C’est à partir de là qu’Acheikh a envoyé deux de ses responsables à Koufra : l’un s’appelle Azrag, sous-préfet de Fada ; le deuxième Soumaïne Alamine, un chef militaire. Ces deux collaborateurs d’Acheikh Ibn Oumar, porteurs d’une lettre, sont arrivés à Koufra. De Koufra, un responsable Libyen les a embarqués sur Fada. La lettre était destinée au chef militaire issu du CDR se trouvant à Fada qui coordonnait les activités. Mahamat Yaya Dagache avait laissé l’intérim à Massaoud Dressa. Dagache se trouvait en Libye. C’est Massaoud Dressa qui était le chef de toutes nos forces. Il s’est entendu avec l’officier Libyen en place, puisqu’à l’époque nos combattants n’avaient pratiquement rien comme essence avec leur véhicule. L’officier en question a servi discrètement de l’essence à Massaoud Dressa, des munitions, ils ont préparé le coup sur Fada contre les autres combattants.

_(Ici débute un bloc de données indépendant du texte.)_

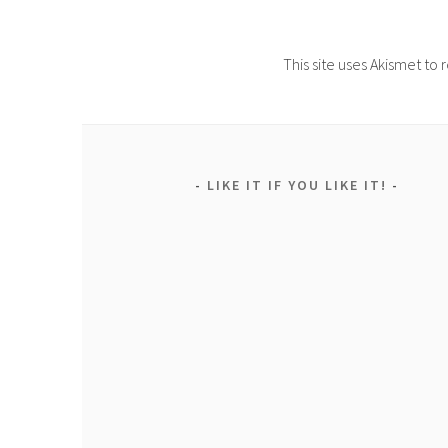
This site uses Akismet t
LIKE IT IF YOU LIKE IT!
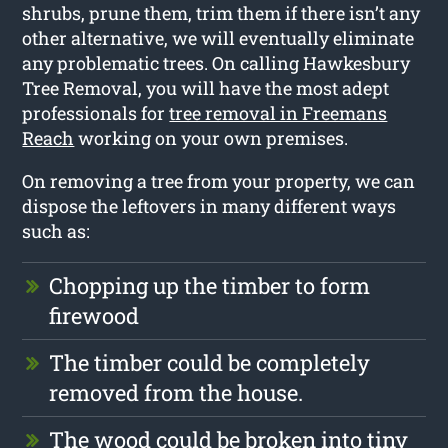
shrubs, prune them, trim them if there isn’t any
other alternative, we will eventually eliminate
any problematic trees. On calling Hawkesbury
Tree Removal, you will have the most adept
professionals for
tree removal in Freemans
Reach
working on your own premises.
On removing a tree from your property, we can
dispose the leftovers in many different ways
such as:
Chopping up the timber to form
firewood
The timber could be completely
removed from the house.
The wood could be broken into tiny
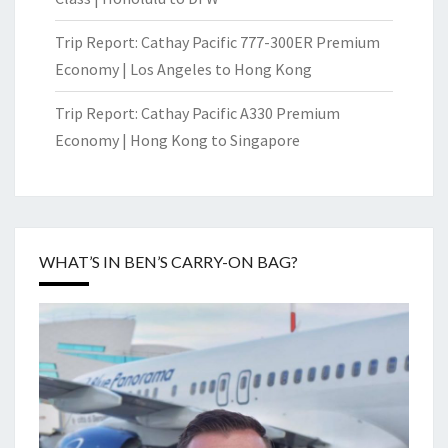
Trip Report: Cathay Pacific 777-300ER Premium
Economy | Los Angeles to Hong Kong
Trip Report: Cathay Pacific A330 Premium
Economy | Hong Kong to Singapore
WHAT’S IN BEN’S CARRY-ON BAG?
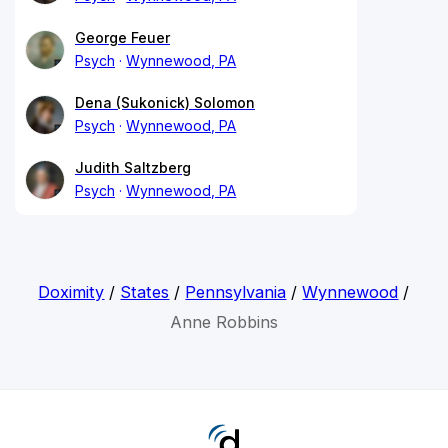
George Feuer
Psych
Wynnewood, PA
Dena (Sukonick) Solomon
Psych
Wynnewood, PA
Judith Saltzberg
Psych
Wynnewood, PA
Doximity
/
States
/
Pennsylvania
/
Wynnewood
/
Anne Robbins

Le troisième jour, je crois, de l’arrivée de ces deux émissaires les combattants du CDR ont attaqué toutes les positions tenues par nos hommes… ils cohabitaient ensemble. Ils ont tué ceux qui étaient endormis sur leur emplacement. Lorsque les combats ont été déclenchés, les autres ont fui dans toutes les directions, puisque les véhicules ne fonctionnaient pas. C’est ainsi qu’ils ont récupéré toutes les armes lourdes. Le reste des combattants est sorti de Fada pour se regrouper à l’Est… Après cette attaque, les Libyens m’ont informé, j’ai envoyé Adoum Togoï et ce processus a duré jusqu’à la rupture, puisque lors des discussions d’Adoum Togoï avec les militaires libyens, les militaires libyens voulaient maintenir les combattants CDR à Fada… alors que Adoum exigeait leur sortie de Fada, en dehors de la ville… Fada s’est vidée de toute sa population qui s’est retrouvée à l’extérieur de la localité avec les combattants. Les Libyens ont refusé, Adoum Togoï a craqué et c’est à partir de là qu’il a tenté de contacter les FAN.

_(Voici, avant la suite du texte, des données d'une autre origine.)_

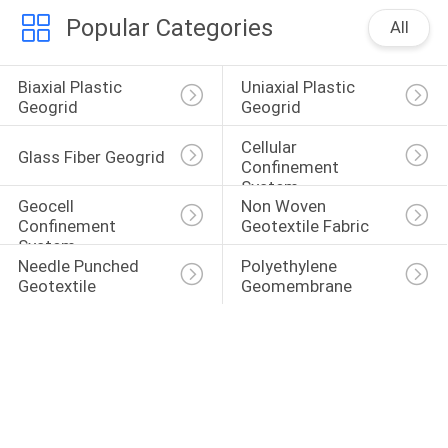
Popular Categories
All
Biaxial Plastic 
Uniaxial Plastic 
Geogrid
Geogrid
Cellular 
Glass Fiber Geogrid
Confinement 
System
Geocell 
Non Woven 
Confinement 
Geotextile Fabric
System
Needle Punched 
Polyethylene 
Geotextile
Geomembrane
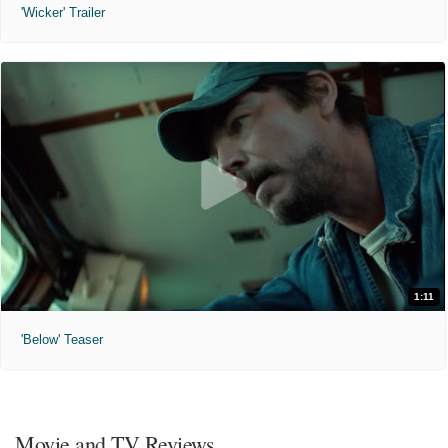
'Wicker' Trailer
1:11
'Below' Teaser
Movie and TV Reviews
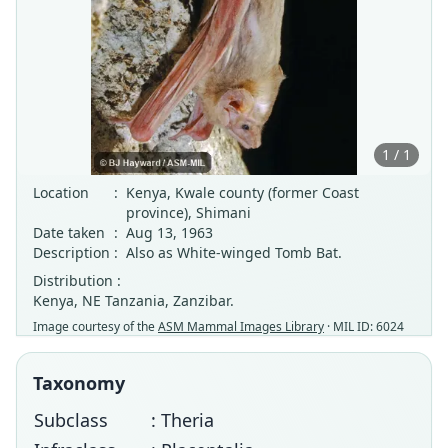
1 / 1
Location
:
Kenya, Kwale county (former Coast
province), Shimani
Date taken
:
Aug 13, 1963
Description
:
Also as White-winged Tomb Bat.
Distribution :
Kenya, NE Tanzania, Zanzibar.
Image courtesy of the
ASM Mammal Images Library
· MIL ID: 6024
Taxonomy
Subclass
: Theria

Parallèlement, ils ont organisé une attaque sur Fada pour reprendre la position par la force 5. Ils ont divisé leur force en deux : une partie dirigée par le chef d’état-major de l’ANL, Adoum Yacoub, et une partie dirigée par Mahamat Yaya Dagache. Mahamat Yaya Dagache est resté à l’Est de Fada. Adoum a quitté la zone pour contourner le massif de l’Ennedi et au bout de 400-500 km venir attaquer par l’Ouest. Ils ont fixé une date, ils ont attaqué. Ils allaient presque prendre la ville quand les Libyens sont intervenus avec presque tout leur armement, leurs chars et les ont repoussés. Voilà ce qui s’est passé.
Après cela, le chef d’état-major Adoum Yacoub s’est replié avec ses forces à un endroit qu’on appelle Enugu. Là, les Libyens ont bombardé sa position avec des avions. Le combat est devenu un face à face avec les Libyens. Adoum a dû se replier et revenir sur son point de départ.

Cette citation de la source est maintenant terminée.